Pinal County’s discriminatory transportation excise tax—enacted as Proposition 417 in November—violates state law and must be struck down, according to a decision announced early this morning by the Arizona Tax Court. The case, litigated by lawyers with the Goldwater Institute, represents a major victory for taxpayers throughout Arizona.

State law allows counties to adopt transportation excise taxes to pay for road improvements—but dictates precisely how such taxes are supposed to be designed. Pinal County disregarded those requirements, however, and tried to design a different system that exempted large items from taxation entirely. The tax did not apply to single sales of individual items that cost $10,000. That meant it applies to things bought at Walmart or Target, but not to new cars. This discriminatory treatment was designed to prevent politically powerful businesses from opposing the tax measure when it was put to voters.

Remarkably, the Arizona Department of Revenue agreed with taxpayers that the tax was illegal. The $10,000 cutoff, it pointed out, led to so much confusion that taxpayers were filling out paperwork incorrectly, forcing the Department to engage in audits. If other counties in the state adopted similar tax rules, it argued, the result would be chaos. That’s why Arizona lawmakers created a single, strictly designed system for counties to follow.

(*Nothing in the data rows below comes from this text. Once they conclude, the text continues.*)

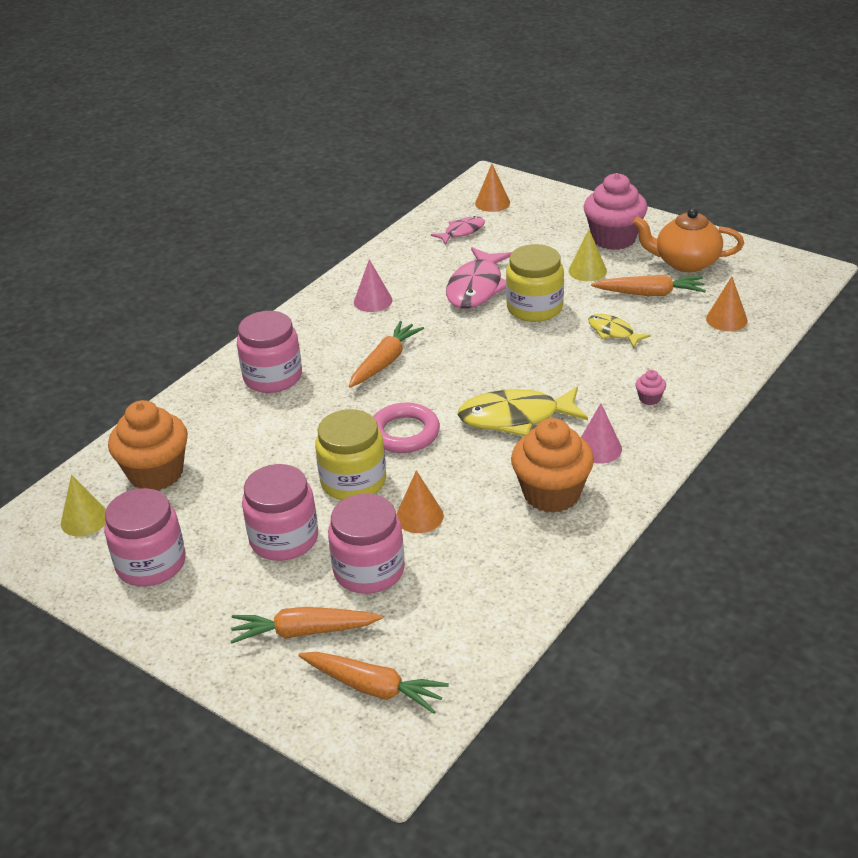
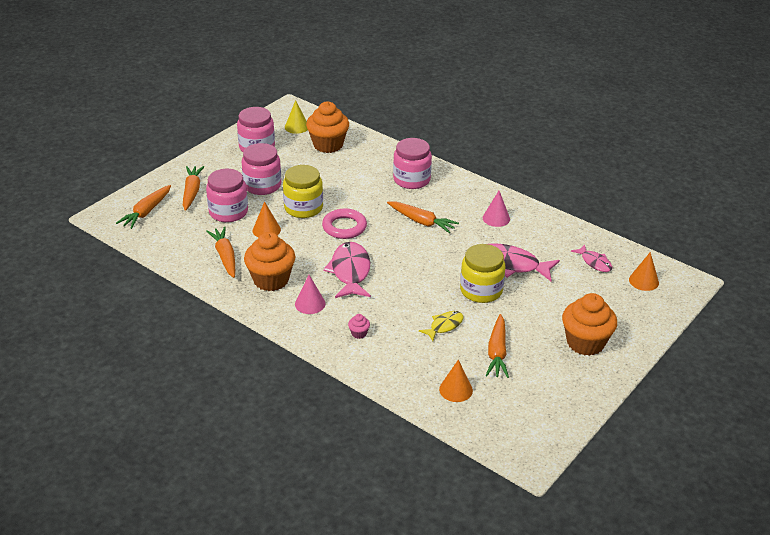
camera: 90 degrees right, 0 degrees up
yellow fish [457,387,588,436] -> pink fish [323,242,371,298]
yellow cone [568,230,607,281] -> none
pink cupcake [584,173,647,250] -> orange cupcake [562,293,617,356]
orange teapot [633,208,744,272] -> none
none -> orange carrot [206,227,235,278]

Today’s ruling went even further. The county initially told voters that it would tax only retail businesses, wrote Judge Christopher Whitten. But then it instructed state tax officials to collect the tax from all businesses in the county. That alone was illegal, the judge ruled. And that meant the tax had to be barred entirely, even aside from the $10,000 exemption.

From the beginning, this tax was poorly written, leading to confusion and unfairness. Today’s decision is a major step toward ensuring uniformity and preventing favoritism—all critical steps to making Arizona a good place to do business.

Timothy Sandefur is the vice president for litigation at the Goldwater Institute’s Scharf-Norton Center for Constitutional Litigation.